I've gotten a lot of queries about setting up a web portfolio, etc. lately, so I've been hacking on a little workshop series on "web presence for academics." I've turned it into my (CA)Pedagogy project in preparation for a first trial run over Purdue's 2012 Maymester (May 14-June 8, 2012); if it works it may get folded into the graduate Inquiry class in the fall which is required of all entering students to my department (engineering education).

The workshop will be 4 sessions of 90 minutes each, with up to 2 hours of weekly "homework" assigned after each of the first 3 sessions, though I will scope them so they are minimally completable by most attendees in 1 hour. (I will stick around for an extra hour or two after every session to help those who prefer to get their "homework" done all at once and in person.) There is also pre-work you must do in order to sign up for the workshop, which I estimate will take you 30 minutes to complete. In total, the time commitment is expected be 12.5 hours maximum, 9.5 hours expected, over a 4-week span.

  • Session 1 - how do academics use blogging and social media?
  • Session 2 - setting up your web presence and making your first post(s)
  • Session 3 - using your web presence for citations and networking
  • Session 4 - wrap-up

By the end of the workshop, you'll have a website and a research blog, and you'll have tapped into the online networks of other academics studying around your topic of interest.

The workshop will be taught in person, but I'm interested in accommodating remotees willing to experiment a bit, either synchronously via attending the in-person sessions remotely, or asynchronously catching up on sessions afterwards; if this sounds like you, please get in touch with me before May 10th, 2012 when you send in your sign-up details.

If you're interested in participating, email mel at purdue dot edu these 3 things, with a subject line like "Re: your research blogging summer workshop":

  • Name and department
  • A 3-sentence summary of your research/study topic(s) or interest(s).
  • Links to 5 blogs related to your research/study topic that you find interesting.

You can easily find these by Googling "<topic> blog" - for instance, "sustainable engineering blog" or "middle school teacher blog." These can be blogs by individuals (academics or not), research groups, departments, organizations, companies -- and not every post needs to be about your specific research topic, but the blog's general theme needs to be about something you find academically interesting. If you're having trouble finding stuff by searching the web, try http://researchblogging.org/, http://scienceblogs.com/, or the blogs of your professional societies and the things they link to.

Feel free to forward this to others who might be interested - grad students from other departments, faculty, people at other schools. I've taught elements of this series at faculty workshops since 2009, so I'm used to the audience -- just not the format. I may need to restrict the size/composition of the first group in order to keep things manageable since I'm also working and taking classes at the same time, but I will get everyone who sends the sign-up information in on a second round after the first one's done, if I end up having to stem the flood in some way.
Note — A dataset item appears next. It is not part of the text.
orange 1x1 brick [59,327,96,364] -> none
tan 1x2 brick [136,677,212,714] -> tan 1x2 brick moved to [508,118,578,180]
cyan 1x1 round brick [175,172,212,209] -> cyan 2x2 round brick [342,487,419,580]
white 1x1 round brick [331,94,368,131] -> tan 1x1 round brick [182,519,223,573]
For those who can't wait for a preview, my classmate Nikitha is bravely testing out the activities as I come up with them right now, so as I give her (verbal) instructions over the coming weeks I'll write them into blog posts here as well.

And for those who want to help with the paper I'm supposed to write about the design of all this, any notes you've got on why this is interesting to you, or citations pointing to why this is either valuable or difficult for you, would be quite welcome. Some things I've already gotten, somewhat paraphrased:

  • "I want to get into regular writing as a habit in grad school, and this will give me the accountability I need to get into a rhythm."
  • "I want to expand my research network and connect with projects that I'm interested in, but don't have a web presence to explain to them what it is that I do."
  • "I keep getting questions from people at conferences about my work and I don't have a place to refer them to, so I keep answering the same questions over and over."
  • "I want to blog, but I'm afraid I don't have anything to say." (I have heard this from everyone ranging from first-year graduate students to senior faculty members considered to be one of the best in their field.)
  • "Look at publications on the scholarship of teaching and learning, because they run workshop for practitioners and yours is sort of like that."
  • "Look at curricula aimed at teaching grad students about scholarly communication formats like journal papers and conference posters; this is another format to add to that list."